Which of the examples below are more likely to ease the speech recognition in VC?
The most important thing is that if you have all other words equal in two different commands, then the words that are different must not sound similar to each other. And of course the part of the phase that is unique must not be optional.
I'm a bit confused because you gave us three commands to compare but one was an album and two were movies. So I will ignore the album and just look at the two methods for movie:
It seems you are really asking if it is better to put complete phrases all into one phrase in the tree, or to break them up. The answer is that the second method (break them up) is usually better for a number of reasons.
1) Easier to edit
2) Less likely to run out of space in the tree field
3) Probably uses less memory
4) Assuming the total possible phrases you can say comes out identically for both commands, then the recognition engine will probably get equally good results using either method.
Sometimes you can't break phrases up this way because you would need to change your sentence structure a lot to maintain proper grammar. In this case you can use the single phrase method with lots of aliases or you can create two commands. Just don't create multiple commands if you are using large payloads.
Now lets compare the first and last commands with each other: ("What album" / "What movie #2")
Using these two commands together makes sense. They are identical to each other except for the second phrase. The most important thing here is that none of the words(album, C D, disc, recording) should sound too similar to any of the words (movie, film, video).

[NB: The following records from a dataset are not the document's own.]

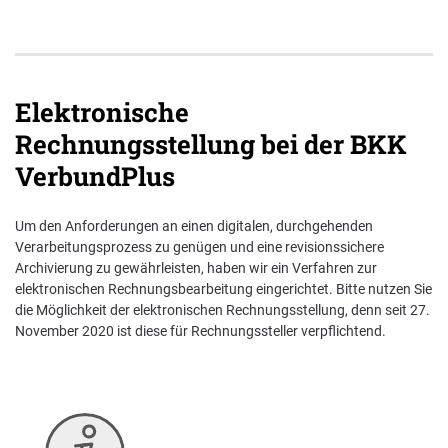
Nachhaltigkeit bei der BKK VerbundPlus
Markenbotschafter
Elektronische
Presse
Rechnungsstellung bei der BKK
VerbundPlus
Um den Anforderungen an einen digitalen, durchgehenden
Verarbeitungsprozess zu genügen und eine revisionssichere
Archivierung zu gewährleisten, haben wir ein Verfahren zur
elektronischen Rechnungsbearbeitung eingerichtet. Bitte nutzen Sie
die Möglichkeit der elektronischen Rechnungsstellung, denn seit 27.
November 2020 ist diese für Rechnungssteller verpflichtend.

And of course this rule applies to any other commands in your tree as well.
Sometimes you will have words that the engine cannot differentiate very well depending on your accent and the quality of your recording. For example,
sometimes the words "on" and "off" are too similar. If that is the case then "turn the TV on" and "turn the TV off" may not work for you. It won't matter how your tree looks, if your end phrases end up allowing for you to say either "turn the TV on" or "turn the TV off" then it will only matter if the engine can differentiate between the sound of "on" and the sound of "off".
One solution is to use different words like: "enable/disable" "activate/deactivate" "fire up/kill" etc. instead of "on/off"
Or you can use completely different phrasing for each command: "Turn the TV on" / "Turn off the TV". This will be easy for the engine to differentiate but it will be hard for the user to remember and if they say "Turn the TV off" then the computer is almost certain to think they said "Turn the TV on".
One note about the order of phrases and payloads. I understand that sentence structure will be different from one language to another but there may be a situation where you will want to break your language rules a bit.
For example (the best example really) the command "Play song X" where X is a payload XML with a very large number of items. In this case, I think it is really best if you don't reverse this. It is OK to say "song play X" but I think it would cause problems to say "X song play" or "X play song". I think it is easier for the engine if there are phrases before the payloadXML that give it an idea of what the general command will be. This will be especially true if you have a lot of songs, and if you are using subset matching in your payloadXML. I could be wrong about this, but even if it doesn't affect the end accuracy it will cause your "guessed text" to be all over the place while you are speaking.